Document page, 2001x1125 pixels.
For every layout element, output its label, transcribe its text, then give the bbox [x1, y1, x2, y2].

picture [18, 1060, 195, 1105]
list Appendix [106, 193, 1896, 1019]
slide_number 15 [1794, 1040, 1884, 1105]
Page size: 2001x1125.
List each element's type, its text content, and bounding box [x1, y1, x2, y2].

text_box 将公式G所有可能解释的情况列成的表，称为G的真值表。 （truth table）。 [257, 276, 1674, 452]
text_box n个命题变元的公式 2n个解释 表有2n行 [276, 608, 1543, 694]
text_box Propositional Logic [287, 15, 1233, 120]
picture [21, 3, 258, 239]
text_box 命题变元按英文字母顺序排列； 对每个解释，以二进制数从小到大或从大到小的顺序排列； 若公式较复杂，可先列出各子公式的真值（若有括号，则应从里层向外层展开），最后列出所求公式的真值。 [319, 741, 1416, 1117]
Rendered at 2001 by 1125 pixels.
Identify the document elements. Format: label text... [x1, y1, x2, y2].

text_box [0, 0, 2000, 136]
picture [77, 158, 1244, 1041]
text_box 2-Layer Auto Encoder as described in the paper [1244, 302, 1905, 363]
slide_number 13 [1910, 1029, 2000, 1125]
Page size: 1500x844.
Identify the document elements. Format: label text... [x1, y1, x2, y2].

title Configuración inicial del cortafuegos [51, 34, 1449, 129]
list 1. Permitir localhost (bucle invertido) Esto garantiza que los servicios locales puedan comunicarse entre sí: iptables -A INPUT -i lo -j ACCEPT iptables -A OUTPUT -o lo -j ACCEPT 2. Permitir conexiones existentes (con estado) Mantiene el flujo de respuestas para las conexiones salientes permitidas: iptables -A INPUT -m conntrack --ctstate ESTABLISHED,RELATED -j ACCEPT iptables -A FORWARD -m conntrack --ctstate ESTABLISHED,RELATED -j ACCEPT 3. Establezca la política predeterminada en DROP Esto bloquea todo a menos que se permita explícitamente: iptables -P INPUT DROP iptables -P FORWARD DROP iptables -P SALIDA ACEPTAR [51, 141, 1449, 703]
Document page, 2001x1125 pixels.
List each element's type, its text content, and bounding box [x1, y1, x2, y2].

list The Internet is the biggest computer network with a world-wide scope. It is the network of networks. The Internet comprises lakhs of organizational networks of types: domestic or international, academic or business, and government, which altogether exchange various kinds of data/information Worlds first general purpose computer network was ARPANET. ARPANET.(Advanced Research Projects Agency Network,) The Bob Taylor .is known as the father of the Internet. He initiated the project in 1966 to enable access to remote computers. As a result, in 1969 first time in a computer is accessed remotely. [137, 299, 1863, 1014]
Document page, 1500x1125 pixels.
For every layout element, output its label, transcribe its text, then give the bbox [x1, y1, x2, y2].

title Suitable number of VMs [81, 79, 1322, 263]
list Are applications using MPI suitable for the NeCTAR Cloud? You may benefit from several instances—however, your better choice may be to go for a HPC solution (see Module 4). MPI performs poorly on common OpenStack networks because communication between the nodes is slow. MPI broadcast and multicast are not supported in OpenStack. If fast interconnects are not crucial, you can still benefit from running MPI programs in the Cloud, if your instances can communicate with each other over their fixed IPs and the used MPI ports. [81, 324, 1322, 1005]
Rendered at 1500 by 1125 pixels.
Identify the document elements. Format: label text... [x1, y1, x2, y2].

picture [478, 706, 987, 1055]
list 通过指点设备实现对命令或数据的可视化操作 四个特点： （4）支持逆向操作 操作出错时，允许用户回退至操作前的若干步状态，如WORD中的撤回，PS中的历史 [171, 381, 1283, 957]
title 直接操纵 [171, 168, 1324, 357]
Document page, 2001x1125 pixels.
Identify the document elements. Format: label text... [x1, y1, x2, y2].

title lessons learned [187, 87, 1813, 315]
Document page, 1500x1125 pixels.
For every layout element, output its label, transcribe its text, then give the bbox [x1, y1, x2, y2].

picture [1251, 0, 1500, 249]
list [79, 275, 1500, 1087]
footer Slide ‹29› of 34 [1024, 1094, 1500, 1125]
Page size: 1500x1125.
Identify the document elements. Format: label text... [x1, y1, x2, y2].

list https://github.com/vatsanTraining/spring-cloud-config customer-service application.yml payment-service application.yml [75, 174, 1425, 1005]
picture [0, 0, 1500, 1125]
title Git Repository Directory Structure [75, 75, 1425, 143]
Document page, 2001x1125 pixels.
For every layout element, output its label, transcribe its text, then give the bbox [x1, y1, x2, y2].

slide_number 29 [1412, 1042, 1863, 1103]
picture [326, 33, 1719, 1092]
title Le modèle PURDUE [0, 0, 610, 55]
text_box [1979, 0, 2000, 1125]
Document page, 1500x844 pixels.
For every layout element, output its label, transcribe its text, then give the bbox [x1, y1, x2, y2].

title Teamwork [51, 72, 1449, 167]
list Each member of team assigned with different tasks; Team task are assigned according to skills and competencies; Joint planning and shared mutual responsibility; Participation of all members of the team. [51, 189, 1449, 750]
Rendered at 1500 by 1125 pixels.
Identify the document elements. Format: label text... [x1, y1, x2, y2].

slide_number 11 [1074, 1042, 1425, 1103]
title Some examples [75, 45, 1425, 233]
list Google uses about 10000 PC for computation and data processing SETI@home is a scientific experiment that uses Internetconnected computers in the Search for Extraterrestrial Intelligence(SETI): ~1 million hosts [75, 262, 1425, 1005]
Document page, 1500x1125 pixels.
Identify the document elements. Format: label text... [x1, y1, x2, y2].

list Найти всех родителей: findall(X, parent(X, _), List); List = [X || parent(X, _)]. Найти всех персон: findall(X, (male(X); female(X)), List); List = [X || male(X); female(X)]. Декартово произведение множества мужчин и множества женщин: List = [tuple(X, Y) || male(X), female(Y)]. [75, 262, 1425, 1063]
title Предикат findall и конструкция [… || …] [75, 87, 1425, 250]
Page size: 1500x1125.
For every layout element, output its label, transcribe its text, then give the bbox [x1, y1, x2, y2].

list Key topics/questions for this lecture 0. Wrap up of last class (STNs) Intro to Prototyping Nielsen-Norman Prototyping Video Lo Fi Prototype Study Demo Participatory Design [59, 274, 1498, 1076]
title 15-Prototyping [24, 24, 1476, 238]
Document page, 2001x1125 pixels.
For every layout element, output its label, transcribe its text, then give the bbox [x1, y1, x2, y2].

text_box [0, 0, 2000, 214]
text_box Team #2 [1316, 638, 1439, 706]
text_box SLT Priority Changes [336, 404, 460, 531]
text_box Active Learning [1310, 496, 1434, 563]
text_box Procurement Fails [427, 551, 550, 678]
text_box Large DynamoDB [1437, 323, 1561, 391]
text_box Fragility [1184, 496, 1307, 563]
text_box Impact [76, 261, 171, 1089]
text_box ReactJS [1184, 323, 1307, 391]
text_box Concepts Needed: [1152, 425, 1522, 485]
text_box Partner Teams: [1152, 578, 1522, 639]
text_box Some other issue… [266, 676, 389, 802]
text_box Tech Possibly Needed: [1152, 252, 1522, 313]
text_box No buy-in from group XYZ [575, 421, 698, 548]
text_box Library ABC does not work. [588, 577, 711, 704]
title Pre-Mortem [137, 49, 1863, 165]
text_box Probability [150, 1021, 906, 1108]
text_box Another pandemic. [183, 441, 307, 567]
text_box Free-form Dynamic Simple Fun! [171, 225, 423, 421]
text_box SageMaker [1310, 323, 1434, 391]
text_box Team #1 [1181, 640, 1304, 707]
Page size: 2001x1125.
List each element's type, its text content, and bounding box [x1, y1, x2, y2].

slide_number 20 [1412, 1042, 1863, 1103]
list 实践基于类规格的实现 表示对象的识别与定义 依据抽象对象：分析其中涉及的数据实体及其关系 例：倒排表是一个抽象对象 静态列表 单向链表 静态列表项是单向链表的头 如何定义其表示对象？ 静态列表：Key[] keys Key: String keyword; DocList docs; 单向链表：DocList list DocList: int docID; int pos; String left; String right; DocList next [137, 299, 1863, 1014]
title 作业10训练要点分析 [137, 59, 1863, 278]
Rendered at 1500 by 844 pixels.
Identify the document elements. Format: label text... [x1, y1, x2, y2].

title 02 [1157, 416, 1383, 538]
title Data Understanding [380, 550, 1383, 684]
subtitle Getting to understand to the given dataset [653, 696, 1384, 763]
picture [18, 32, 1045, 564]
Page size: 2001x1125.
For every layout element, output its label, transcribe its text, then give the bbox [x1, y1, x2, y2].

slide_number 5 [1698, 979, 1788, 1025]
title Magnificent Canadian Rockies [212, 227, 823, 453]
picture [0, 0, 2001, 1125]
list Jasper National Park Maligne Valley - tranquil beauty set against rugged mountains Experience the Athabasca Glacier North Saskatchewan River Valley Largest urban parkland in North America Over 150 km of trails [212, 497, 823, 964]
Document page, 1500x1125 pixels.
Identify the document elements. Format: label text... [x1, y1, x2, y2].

==================================================

### [Instruction]
Looking at the entries above, copy out every line in which "Rendered" occurs.

### [Answer area]
Rendered at 2001 by 1125 pixels.
Rendered at 1500 by 1125 pixels.
Rendered at 1500 by 1125 pixels.
Rendered at 1500 by 844 pixels.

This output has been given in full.